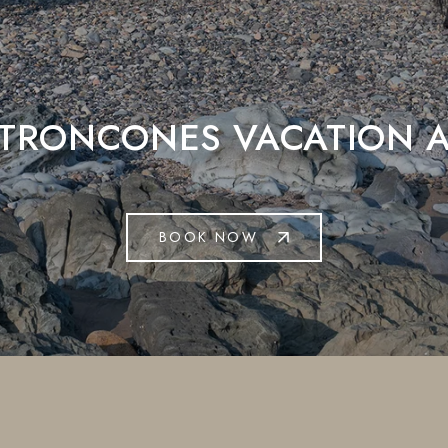
 TRONCONES VACATION A
BOOK NOW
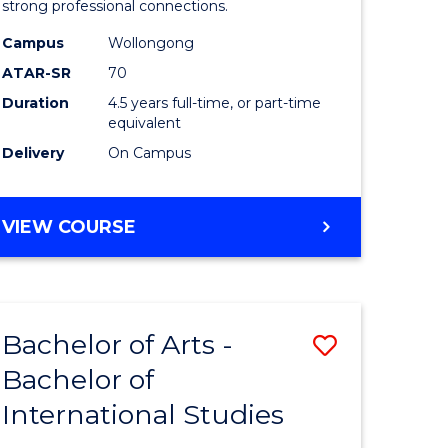
strong professional connections.
-
Campus
Wollongong
e
Bachelor
ATAR-SR
70
ites
of
Duration
4.5 years full-time, or part-time
equivalent
Business
Delivery
On Campus
to
Course
BACHELOR
VIEW COURSE
Favourite
OF
ARTS
-
BACHELOR
Bachelor of Arts -
Save
OF
BUSINESS
Bachelor of
lor
Bachelor
International Studies
of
---+---
_GOAL OF THE EXERCISE_. Reproduce the lines above exactly, image-free.

_REPLY TO THE TASK_.
 TRONCONES VACATION A
BOOK NOW
strong professional connections.
-
Campus
Wollongong
e
Bachelor
ATAR-SR
70
ites
of
Duration
4.5 years full-time, or part-time
equivalent
Business
Delivery
On Campus
to
Course
BACHELOR
VIEW COURSE
Favourite
OF
ARTS
-
BACHELOR
Bachelor of Arts -
Save
OF
BUSINESS
Bachelor of
lor
Bachelor
International Studies
of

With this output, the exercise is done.